*Study text*.
------------------------------

The Pitch

Here’s the standard pitch I use when hunting for a job. I’ve gone back and forth between super short: “Here’s my resume. Please review it and call me.” and fountains of jargon laden prose like this. I’m not really certain which works better; but I certainly prefer the longer version.

I have more than a decade of C++ development and eight years of software architecture experience. In addition, I have more than five years of technical leadership experience, including roles as Product/Development Manager, Project Manager, and Technical Lead. I am accustomed to delivering the nearly impossible on time and often under budget.

My development and architecture experience spans the gamut from embedded systems (a long, long time ago) and shrink wrapped software development to distributed object-oriented web-services running on Unix (Linux/Solaris) and Windows NT. My peers consider me to be an expert in C++, because I am not only experienced with, but comfortable with the most obscure and complicated features of the language. I lead the effort within one employer to convert their enterprise knowledge management application from a home-grown collection library to use the C++ Standard Library (aka STL). In addition, I have extensive experience developing modern web applications; and I am accustomed to using the latest features of HTML, Javascript and Cascading Style Sheets while retaining graceful degradation in legacy browsers.

------------------------------

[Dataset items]
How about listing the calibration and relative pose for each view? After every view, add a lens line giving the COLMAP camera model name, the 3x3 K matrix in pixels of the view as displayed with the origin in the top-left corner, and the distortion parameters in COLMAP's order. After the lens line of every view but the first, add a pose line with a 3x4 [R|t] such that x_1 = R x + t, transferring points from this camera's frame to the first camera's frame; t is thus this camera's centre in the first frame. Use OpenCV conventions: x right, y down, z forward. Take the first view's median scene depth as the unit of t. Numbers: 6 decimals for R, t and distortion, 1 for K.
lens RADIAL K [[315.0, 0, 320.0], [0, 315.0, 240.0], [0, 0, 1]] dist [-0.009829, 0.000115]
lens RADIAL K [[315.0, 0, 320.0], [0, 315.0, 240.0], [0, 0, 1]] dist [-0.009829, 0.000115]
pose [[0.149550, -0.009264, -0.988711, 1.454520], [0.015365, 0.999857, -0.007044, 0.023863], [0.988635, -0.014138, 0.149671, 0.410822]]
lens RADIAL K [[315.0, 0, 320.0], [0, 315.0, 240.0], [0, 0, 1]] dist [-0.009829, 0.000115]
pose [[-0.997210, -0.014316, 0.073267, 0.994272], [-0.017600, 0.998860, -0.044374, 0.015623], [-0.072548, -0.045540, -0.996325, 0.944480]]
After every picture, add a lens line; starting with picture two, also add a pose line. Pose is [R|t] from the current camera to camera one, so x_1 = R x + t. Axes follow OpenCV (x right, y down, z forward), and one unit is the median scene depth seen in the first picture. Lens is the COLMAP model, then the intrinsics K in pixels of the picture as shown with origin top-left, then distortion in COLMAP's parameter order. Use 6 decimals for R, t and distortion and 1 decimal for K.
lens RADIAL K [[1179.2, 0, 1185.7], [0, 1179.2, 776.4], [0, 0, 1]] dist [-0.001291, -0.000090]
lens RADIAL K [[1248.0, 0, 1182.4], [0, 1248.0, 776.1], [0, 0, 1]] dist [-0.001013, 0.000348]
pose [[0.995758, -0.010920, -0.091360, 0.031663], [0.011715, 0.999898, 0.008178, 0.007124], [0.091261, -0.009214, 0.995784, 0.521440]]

------------------------------

*Problem A*.
How many years of software architecture experience does the job pitch claim?
*Problem B*.
Please condense the paragraph of the job pitch that begins "I have more than a decade of C++" into a short bulleted list, keeping its main facts.
*Problem C*.
From the job pitch, extract the passage from "Here’s the standard" up to and including "the longer version.".

*Your solution A*.
Eight years.

*Your solution B*.
- More than ten years of C++ development
- Eight years of software architecture experience
- More than five years of technical leadership, as Product/Development Manager, Project Manager, and Technical Lead
- Used to delivering the nearly impossible on time and often under budget

*Your solution C*.
Here’s the standard pitch I use when hunting for a job. I’ve gone back and forth between super short: “Here’s my resume. Please review it and call me.” and fountains of jargon laden prose like this. I’m not really certain which works better; but I certainly prefer the longer version.